Hardening mode for the compiler

discourse.llvm.org

146 points by vitaut 16 hours ago

wyldfire 12 hours ago

A really good accompaniment to this is Carruth's "C++, bounds checking, performance, and compilers" [1]:

> ... strong belief that bounds checks couldn’t realistically be made cheap enough to enable by default. However, so far they are looking very affordable. From the above post, 0.3% for bounds checks in all the standard library types!

There's more to the hardening story than just bounds checks. But it's a big part IMO.

[1] https://chandlerc.blog/posts/2024/11/story-time-bounds-check...

tempodox 12 hours ago

Even if bounds checks were only active in debug builds, that would already be of high value.
- delta_p_delta_x 8 hours ago
  > Even if bounds checks were only active in debug builds
  In MSVC or Clang, when compiled against the Microsoft C++ STL, they already are. So,
  auto x = std::vector{1, 2, 3, 4, 5}; std::println("{}", x[5]);
  throws a very specific exception at runtime under debug mode.
  In fact on Windows, even the C runtime has debug checks. That's why there are four options to choose from when linking against the modern UCRT:
  /MT (static linking, no debug) /MTd (static linking, with debug) /MD (dynamic linking, no debug) /MDd (dynamic linking, with debug)
  For what 'debug in the C runtime' entails, see this comment I made a while ago[1]. As I mentioned, Unix-likes have no equivalent; you get one libc, and if you want to statically link against it, you have to release your own source code because it's GPL. Not sure why people put up with it.
  [1]: https://news.ycombinator.com/item?id=40361096
  - uecker 7 hours ago
    
    Not sure what you mean by "Not sure why people put up with it". Glibc is licensed under LGPL, so you can distribute it proprietary software even with static linking under some conditions. And there also other alternatives.
  - fweimer 5 hours ago
    
    The GNU equivalent is -D_GLIBCXX_ASSERTIONS: https://gcc.gnu.org/onlinedocs/libstdc++/manual/using_macros...
    It mostly impacts templated code, so it's a compiler flag, not a linker flag. Many distributions have been using this flag to build C++ code for quite some time.
    (And this concerns GNU libstdc++, not glibc, so different licensing rules apply.)
    
    delta_p_delta_x 4 hours ago
    
    A considerable number of C++ libraries are header-only, so having this macro defined is the onus of the libraries' consumers, rather than just the package managers'.
    Also, I mentioned no libc equivalent, and that remains true. Regardless of the libc distribution (glibc, musl, BSD, macOS libSystem), none of them have a debug mode in the vein that Windows UCRT does.
- pjmlp 11 hours ago
  
  That at least has been covered almost since C++ exists.

EXERCISES TO COMPLETE:
1. Return everything in the compiler hardening discussion from "- delta_p_delta_x 8" down to "under debug mode.", copied word for word.
2. Answer these questions from the compiler hardening discussion above.
(a) What cost does the quoted post give for bounds checks in all the standard library types?
(b) Which linking option for the modern UCRT gives static linking with debug?
(c) What macro is named as the GNU equivalent?

EXTRACTED DATA:
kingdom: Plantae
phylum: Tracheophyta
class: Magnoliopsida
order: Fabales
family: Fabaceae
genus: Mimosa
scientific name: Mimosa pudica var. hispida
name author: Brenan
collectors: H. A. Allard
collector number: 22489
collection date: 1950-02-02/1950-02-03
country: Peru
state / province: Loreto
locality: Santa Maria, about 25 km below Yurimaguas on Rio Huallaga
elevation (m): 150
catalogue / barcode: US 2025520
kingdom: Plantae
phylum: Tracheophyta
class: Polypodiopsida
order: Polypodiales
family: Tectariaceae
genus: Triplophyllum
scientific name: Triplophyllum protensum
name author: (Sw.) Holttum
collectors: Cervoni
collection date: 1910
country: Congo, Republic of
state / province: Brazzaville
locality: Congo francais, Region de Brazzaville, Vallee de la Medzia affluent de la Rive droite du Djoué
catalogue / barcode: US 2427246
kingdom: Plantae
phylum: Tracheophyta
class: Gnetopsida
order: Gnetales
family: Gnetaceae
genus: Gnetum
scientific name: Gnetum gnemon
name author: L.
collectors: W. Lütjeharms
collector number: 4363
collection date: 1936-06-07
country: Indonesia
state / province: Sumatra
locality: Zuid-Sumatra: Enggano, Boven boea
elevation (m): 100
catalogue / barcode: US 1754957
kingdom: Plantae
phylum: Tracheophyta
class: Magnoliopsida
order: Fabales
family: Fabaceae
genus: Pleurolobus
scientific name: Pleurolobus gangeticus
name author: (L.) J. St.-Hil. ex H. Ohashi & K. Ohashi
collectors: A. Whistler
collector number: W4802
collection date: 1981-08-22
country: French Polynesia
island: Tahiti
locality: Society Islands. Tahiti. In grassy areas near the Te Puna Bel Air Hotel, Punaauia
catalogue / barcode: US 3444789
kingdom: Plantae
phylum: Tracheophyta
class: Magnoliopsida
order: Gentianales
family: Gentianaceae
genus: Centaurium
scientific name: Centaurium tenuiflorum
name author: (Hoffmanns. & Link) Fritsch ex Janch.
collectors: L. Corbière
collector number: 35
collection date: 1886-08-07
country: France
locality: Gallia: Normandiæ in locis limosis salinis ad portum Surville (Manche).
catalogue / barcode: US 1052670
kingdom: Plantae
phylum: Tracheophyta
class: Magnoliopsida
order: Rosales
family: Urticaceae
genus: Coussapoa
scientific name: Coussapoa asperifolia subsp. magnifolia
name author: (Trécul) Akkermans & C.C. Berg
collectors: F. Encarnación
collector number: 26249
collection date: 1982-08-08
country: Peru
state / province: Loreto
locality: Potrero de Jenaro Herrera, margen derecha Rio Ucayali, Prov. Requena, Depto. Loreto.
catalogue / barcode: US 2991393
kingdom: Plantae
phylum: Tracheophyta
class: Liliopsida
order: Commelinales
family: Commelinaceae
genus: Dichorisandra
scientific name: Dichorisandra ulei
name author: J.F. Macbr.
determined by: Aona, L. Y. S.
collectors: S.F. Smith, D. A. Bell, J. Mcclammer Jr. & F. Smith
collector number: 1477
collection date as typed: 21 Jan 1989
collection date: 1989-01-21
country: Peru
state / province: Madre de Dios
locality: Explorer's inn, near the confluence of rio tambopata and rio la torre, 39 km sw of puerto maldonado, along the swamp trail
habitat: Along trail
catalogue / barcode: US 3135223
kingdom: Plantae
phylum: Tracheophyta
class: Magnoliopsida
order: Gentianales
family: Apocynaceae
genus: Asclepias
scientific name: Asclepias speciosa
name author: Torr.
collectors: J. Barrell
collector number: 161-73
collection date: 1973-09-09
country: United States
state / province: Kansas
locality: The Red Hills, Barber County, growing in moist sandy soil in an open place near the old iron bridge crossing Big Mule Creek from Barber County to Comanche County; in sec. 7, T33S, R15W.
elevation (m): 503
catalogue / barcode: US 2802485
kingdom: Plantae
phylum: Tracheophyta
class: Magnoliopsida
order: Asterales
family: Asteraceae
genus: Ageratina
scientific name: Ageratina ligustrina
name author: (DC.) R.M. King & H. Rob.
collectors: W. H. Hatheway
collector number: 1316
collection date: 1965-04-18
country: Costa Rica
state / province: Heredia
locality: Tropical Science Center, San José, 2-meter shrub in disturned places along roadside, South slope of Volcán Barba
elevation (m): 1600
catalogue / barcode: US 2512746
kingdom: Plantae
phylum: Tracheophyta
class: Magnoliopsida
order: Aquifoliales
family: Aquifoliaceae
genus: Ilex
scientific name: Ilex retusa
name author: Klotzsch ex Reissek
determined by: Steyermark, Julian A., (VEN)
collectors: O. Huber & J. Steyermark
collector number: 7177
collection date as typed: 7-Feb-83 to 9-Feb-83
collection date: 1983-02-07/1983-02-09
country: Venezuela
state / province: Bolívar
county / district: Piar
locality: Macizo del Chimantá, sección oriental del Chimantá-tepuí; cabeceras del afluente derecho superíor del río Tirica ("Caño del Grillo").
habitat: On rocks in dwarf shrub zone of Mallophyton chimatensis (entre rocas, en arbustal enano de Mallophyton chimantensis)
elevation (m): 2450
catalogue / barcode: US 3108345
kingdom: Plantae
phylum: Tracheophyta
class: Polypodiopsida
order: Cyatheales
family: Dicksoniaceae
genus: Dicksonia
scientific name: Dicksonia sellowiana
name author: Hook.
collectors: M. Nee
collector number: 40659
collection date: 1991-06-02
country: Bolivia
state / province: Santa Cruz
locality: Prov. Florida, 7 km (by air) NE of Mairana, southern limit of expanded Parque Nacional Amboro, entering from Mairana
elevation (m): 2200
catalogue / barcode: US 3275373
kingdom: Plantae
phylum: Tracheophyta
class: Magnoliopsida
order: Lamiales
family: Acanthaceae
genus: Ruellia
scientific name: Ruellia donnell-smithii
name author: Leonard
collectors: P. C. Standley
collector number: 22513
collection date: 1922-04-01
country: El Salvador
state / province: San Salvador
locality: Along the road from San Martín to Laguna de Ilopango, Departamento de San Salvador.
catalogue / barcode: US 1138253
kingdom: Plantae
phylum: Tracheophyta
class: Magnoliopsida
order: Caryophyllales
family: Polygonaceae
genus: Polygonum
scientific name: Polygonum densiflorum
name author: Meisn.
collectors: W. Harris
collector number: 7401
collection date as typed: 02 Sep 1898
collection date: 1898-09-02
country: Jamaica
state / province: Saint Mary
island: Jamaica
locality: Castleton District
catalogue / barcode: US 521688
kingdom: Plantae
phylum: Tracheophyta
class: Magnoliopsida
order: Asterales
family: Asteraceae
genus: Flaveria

EXERCISE ANSWERS:
1.
- delta_p_delta_x 8 hours ago
  > Even if bounds checks were only active in debug builds
  In MSVC or Clang, when compiled against the Microsoft C++ STL, they already are. So,
  auto x = std::vector{1, 2, 3, 4, 5}; std::println("{}", x[5]);
  throws a very specific exception at runtime under debug mode.

2.
(a) 0.3%
(b) /MTd
(c) -D_GLIBCXX_ASSERTIONS